Zee Entertainment Enterprises (Zee) and Sony Pictures Networks India (SPNI), an indirect subsidiary of Sony Pictures Entertainment Inc, on Wednesday signed a definitive agreement to create one of the the country’s largest media and entertainment company. As part of the pact, the two will merge their linear networks, digital assets, production operations and programme libraries. The merged entity will have a 27% market share of the general entertainment space. Analysts expect the deal to get regulatory and shareholder approvals over the next 3 to 4 quarters.
The development follows the non-binding term-sheet for merger signed by the both the parties on September 22, after which they had entered a 90-day due diligence process.
Following the completion of the deal, Sony Pictures Entertainment will indirectly hold a majority 50.86% stake in the combined entity, while the promoters of Zee will hold a 3.99% stake and the remaining shareholders of Zee will hold the balance 45.15% in the merged entity.
Zee’s Punit Goenka will continue as the managing director and chief executive officer of the merged entity. The other board members, majority to be nominated by Sony Group, would include SPNI managing director and CEO NP Singh, who will assume broader executive position as the chairman of SPE.
“It is a significant milestone for all of us, as two leading media and entertainment companies join hands to drive the next era of entertainment filled with immense opportunities. The combined company will create a comprehensive entertainment business, enabling us to serve our consumers with wider content choices across platforms,” Goenka said.
Earlier, in November, Goenka had said that the merger of Zee and Sony will form the largest media entertainment player in the country with standalone revenues of about $2 billion.

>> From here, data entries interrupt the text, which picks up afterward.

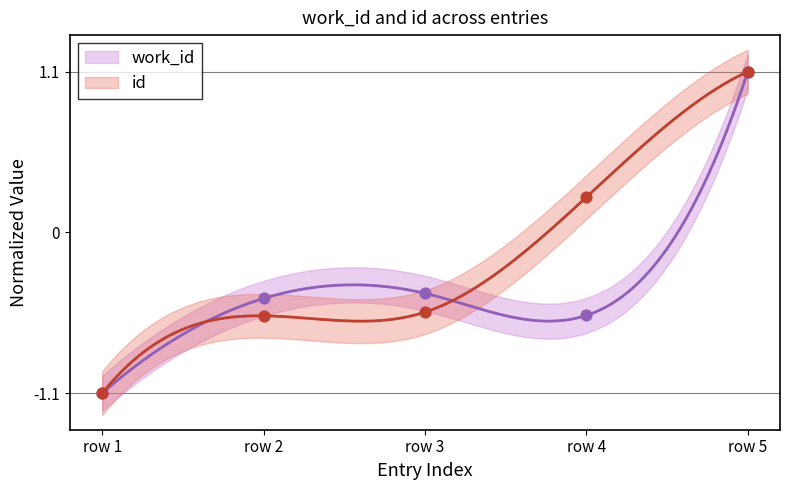

At how many categories does at least one series exceed 0?

2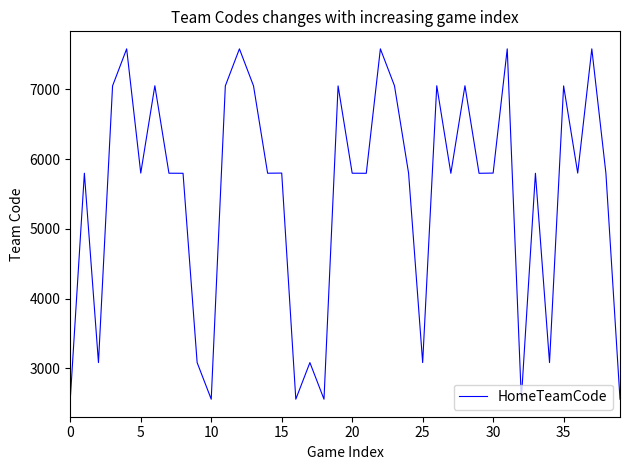

What is the smallest value displayed?

2557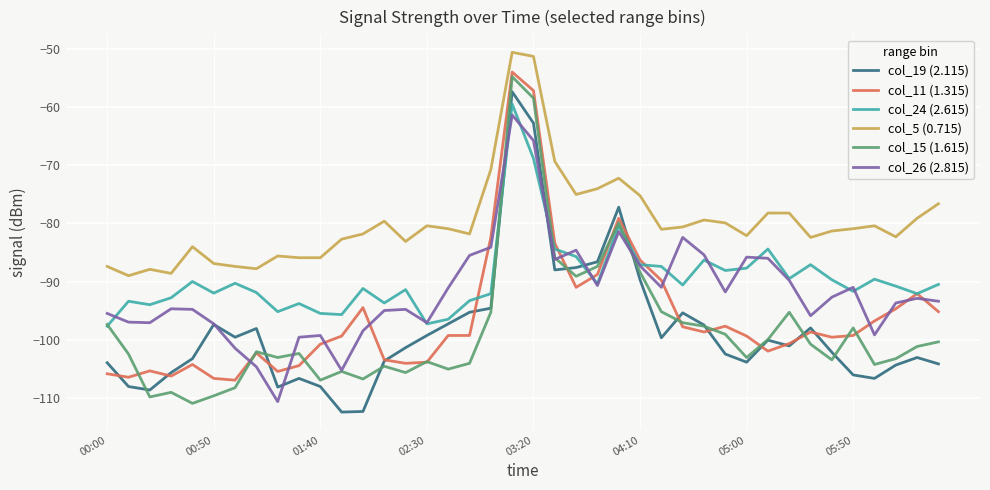

True or false: col_5 (0.715) and col_26 (2.815) cross at least once.

False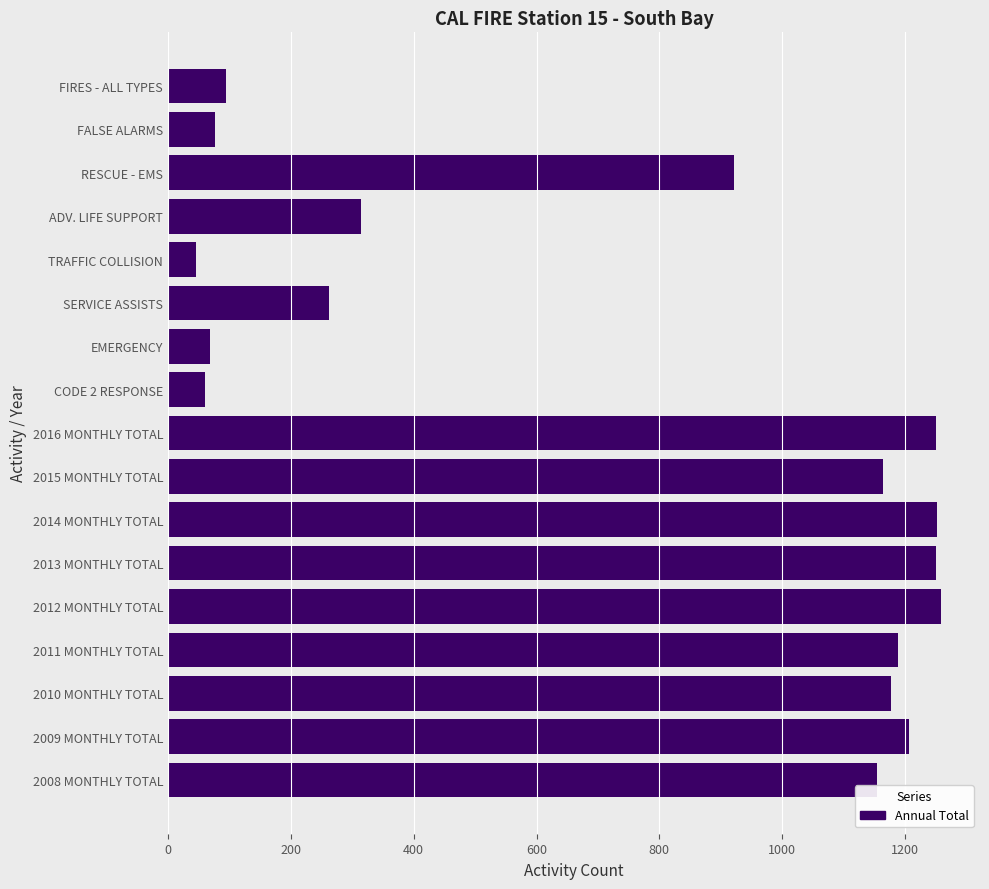

The value at FALSE ALARMS is 77. True or false?

True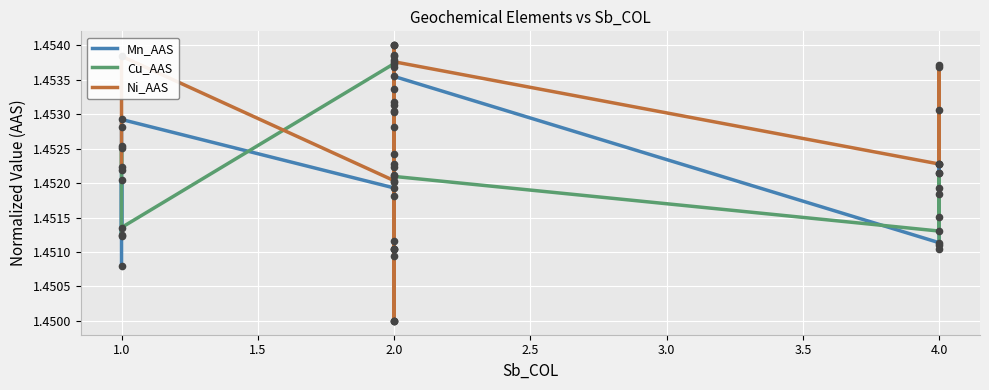

List the series in order of their peak value, highest first.

Mn_AAS, Cu_AAS, Ni_AAS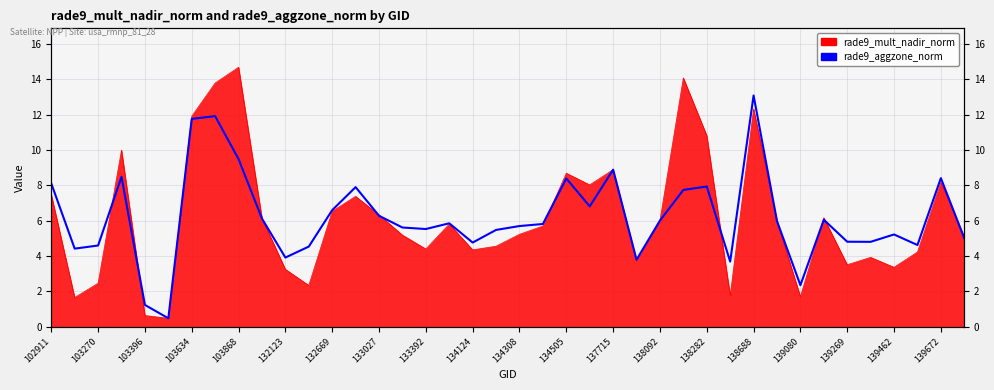

How many lines are shown in the chart?

1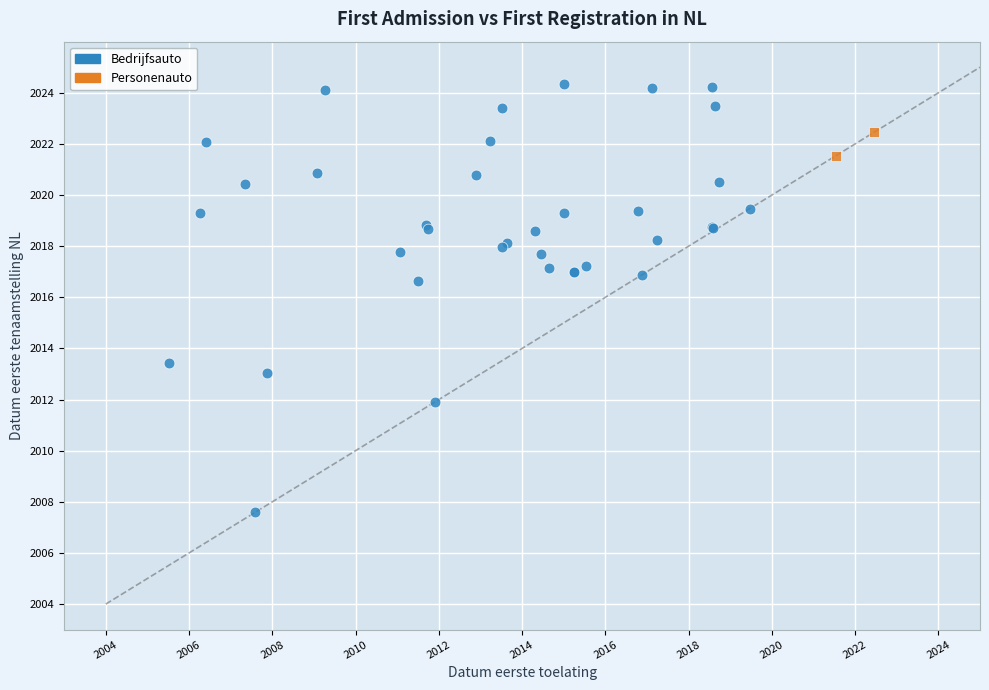

What are all the series names shown in the legend?

Bedrijfsauto, Personenauto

According to the contours of the deal, SPE, through a subsidiary, will pay a non-compete fee to certain promoters of Zee. The promoters would infuse this amount as primary equity capital into SPNI, entitling them to acquire shares of SPNI. According to market sources, the infusion would be at Rs 300 per share. On a post-closing basis, this would be about 2.11% of the combined entity’s total shares. SPNI would have a cash balance of $1.5 billion at the close of the deal, including the capital infusion by SPNI shareholders and Zee founders. Additional capital would be infused for content creation across platforms, strengthen footprint, bid for media rights in sports landscape and pursue growth opportunities, it said.
Zee founders will also limit the equity they may own in the combined company to 20% of its outstanding shares. The joint statement issued says the construct does not provide the promoters (founders) of Zee any pre-emptive or other rights to acquire equity of the combined company from the Sony Group, the combined company or any other party. Any shares purchased by the promoters (founders) of Zee would have to be in compliance with all applicable laws, including any pricing guidelines.
According to Motilal Oswal Financial Services, “The merged entity’s higher competitive position in the market and synergy gains will give companies significant potential to improve profitability. Improving corporate governance and operational performance could aid in the long run significantly”.
Following the closure of the deal, NP Singh will become chairman of Sony Pictures India, a division of SPE. The closing of the transaction is subject to customary closing conditions, including regulatory, shareholder and third-party approvals.
Morgan Stanley, KPMG Corporate Finance and Shardul Amarchand Mangaldas were the advisors to SPE, while Zee was advised by KPMG, JP Morgan, Trilegal and Boston Consulting Group.